Indice Rilevanza

Oggi 15 maggio è arrivata la sentenza per l’ex sindaco Eligio Rubeis che ha sancito quattro anni e sei mesi di reclusione per il reato di corruzione.
Una storia nata il 20 luglio del 2015 quando Rubeis fu arrestato e tenuto agli arresti domiciliari per l’accusa di aver imposto un’assunzione al direttore di un centro commerciale che attendeva dei pagamenti e delle facilitazioni dal Comune.
Il fatto ha determinato la fine di un corso amministrativo che conobbe continuità fino alla fine con una nuova ondata di arresti legati ad altri illeciti rilevati dalla magistratura di Tivoli.
La sentenza di oggi quindi non segna la parola fine ad un eterno contenzioso. Ma, cosa più importante, con altri arresti in Italia, conferma il disagio e l’incapacità di concepire una corretta amministrazione pubblica.

Una sentenza finalmente è arrivata. L’altra la danno molti cittadini costantemente sui social network confermando parole di stima nei confronti di Eligio Rubeis. IL “male” che avrebbe arrecato alla correttezza delle procedure di legge è considerato veniale secondo un sentire comune evidenziato in commenti leggibili.

D’altra parte però è anche vero che l’onda di arresti determinatasi con la seconda amministrazione Rubeis e i suoi immediati successori ha aperto la strada ad un partito unico al governo della città. La formazione dei Cinque Stelle che prevedibilmente ha preso le redini di un Comune oramai sconquassato e con gravi problemi di bilancio, è stata la logica conseguenza del riflusso d’ordine che si percepisce dalla società.

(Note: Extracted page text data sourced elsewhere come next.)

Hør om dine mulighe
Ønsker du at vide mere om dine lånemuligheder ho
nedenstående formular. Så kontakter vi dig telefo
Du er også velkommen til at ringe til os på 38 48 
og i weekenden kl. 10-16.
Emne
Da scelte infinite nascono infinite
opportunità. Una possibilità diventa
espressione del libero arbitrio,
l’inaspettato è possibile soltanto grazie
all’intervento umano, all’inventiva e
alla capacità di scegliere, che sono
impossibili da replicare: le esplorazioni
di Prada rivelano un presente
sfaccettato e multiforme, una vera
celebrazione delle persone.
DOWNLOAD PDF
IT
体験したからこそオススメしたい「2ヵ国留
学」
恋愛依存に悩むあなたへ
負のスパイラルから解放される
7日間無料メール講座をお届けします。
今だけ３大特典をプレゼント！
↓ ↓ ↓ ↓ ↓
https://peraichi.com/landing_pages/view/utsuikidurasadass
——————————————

Quindi se da una parte, c’è una società che invoca Rubeis (reo solamente, secondo questi, di una mancanza di stile), dall’altra c’è una società che vuole un’amministrazione pubblica rigorosamente ossequiosa alle disposizioni di legge.

L’obiezione a quest’ultimo indirizzo è che per un’amministrazione sì fatta sarebbe sufficiente un commissario prefettizio. Secondo questi amici delle cose pratiche, delle decisioni operative effettuate in tempi brevi, un sindaco o un qualsiasi amministratore si può trovare soggetto ad operare delle forzature sulle procedure purché siano sempre dirette al bene pubblico – è il caso, ad esempio, del sindaco di Milano Sala per l’Expo relativamente all’aggiudicazione di gare che se non espletate altrimenti avrebbero fatto saltare l’Expo – (In tal senso diceva l’ex sindaco di Guidonia Giambattista Lombardozzi il reato di abuso di ufficio per un sindaco potrebbe tradursi in eccesso di velocità per un pilota di automobilismo).

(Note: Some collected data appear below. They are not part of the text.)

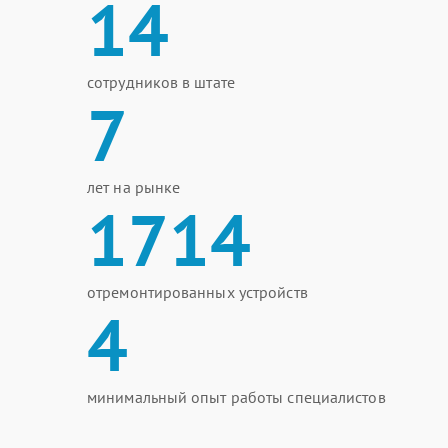
14
сотрудников в штате
7
лет на рынке
1714
отремонтированных устройств
4
минимальный опыт работы специалистов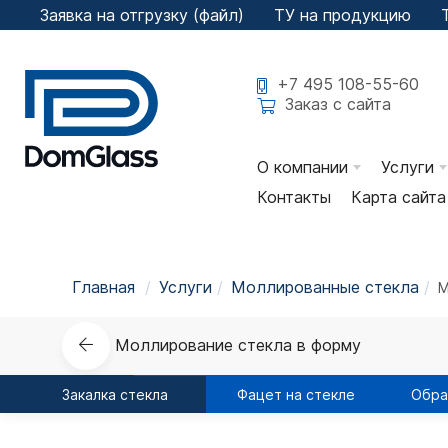
Заявка на отгрузку (файл)
ТУ на продукцию
+7 495 108-55-60
Заказ с сайта
О компании
Услуги
Контакты
Карта сайта
История компании
Рез
Сертификаты
Зак
Главная
Услуги
Моллированные стекла
М
Отзывы
Све
Наши Партнеры
Фац
Моллирование стекла в форму
ГОСТы РФ
Обр
Закалка стекла
Фацет на стекле
Обра
Пользовательское
Фот
соглашение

Questi ragionamenti servono a riferire la complessità del problema che non potrà mai essere circoscritta dentro una sentenza di colpevolezza o di assoluzione morale.

La gente di Guidonia non è nuova ad interrogarsi su questo problema ed è anche vero che se uno spirito, per così dire, eccessivamente pragmatico ha portato ad accelerazioni illegittime, d’altra parte una comunità non può essere sorretta dalla deregulation più totale. Ma in tutto questo il problema rilevante consiste nel sussistere di livelli di corruzione nel vero senso della parola. IL sussistere di pratiche assai meno nobili della narrazione di un politico che cerca di far lavorare una persona rendono la favola del governo paternalista assai meno bella. Pratiche che dicono di una comunità di eletti a servizio di coloro che ne hanno pagato la campagna elettorale o di un’abitudine a rendere servizi in luogo di favori di ogni genere.

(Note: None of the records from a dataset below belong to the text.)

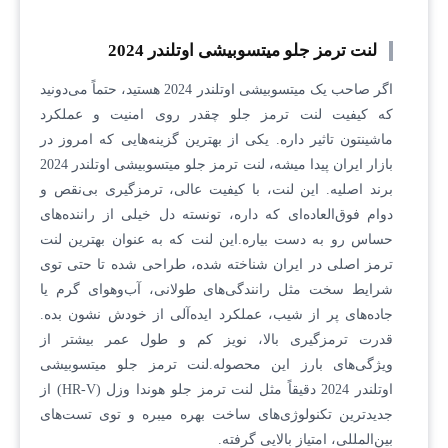
لنت ترمز جلو میتسوبیشی اوتلندر 2024
اگر صاحب یک میتسوبیشی اوتلندر 2024 هستید، حتماً می‌دونید
که کیفیت لنت ترمز جلو چقدر روی امنیت و عملکرد
ماشینتون تاثیر داره. یکی از بهترین گزینه‌هایی که امروز در
بازار ایران پیدا میشه، لنت ترمز جلو میتسوبیشی اوتلندر 2024
برند اصلیه. این لنت، با کیفیت عالی، ترمزگیری بی‌نقص و
دوام فوق‌العاده‌ای که داره، تونسته دل خیلی از راننده‌های
حساس رو به دست بیاره.این لنت که به عنوان بهترین لنت
ترمز اصلی در ایران شناخته شده، طراحی شده تا حتی توی
شرایط سخت مثل رانندگی‌های طولانی، آب‌وهوای گرم یا
جاده‌های پر از شیب، عملکرد ایده‌آلی از خودش نشون بده.
قدرت ترمزگیری بالا، نویز کم و طول عمر بیشتر از
ویژگی‌های بارز این محصوله.لنت ترمز جلو میتسوبیشی
اوتلندر 2024 دقیقاً مثل لنت ترمز جلو هوندا وزل (HR-V) از
جدیدترین تکنولوژی‌های ساخت بهره میبره و توی تست‌های
بین‌المللی، امتیاز بالایی گرفته.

Problemi troppo grandi perché siano risolti a Guidonia, in una città fondata su un progetto urbanistico mirabile ma cresciuta nella deregulation e che solo successivamente ha trovato negli strumenti urbanistici un livello sempre parziale di adeguamento a un piano normativo. L’ondata di arresti rischierà quindi di ripetersi in modo ciclico se Guidonia non troverà finalmente una quadra.

E l’affermazione delle regole sarà possibile solo nella crescita della sua classe dirigente e nel suo progetto chiaro su questo asse metropolitano.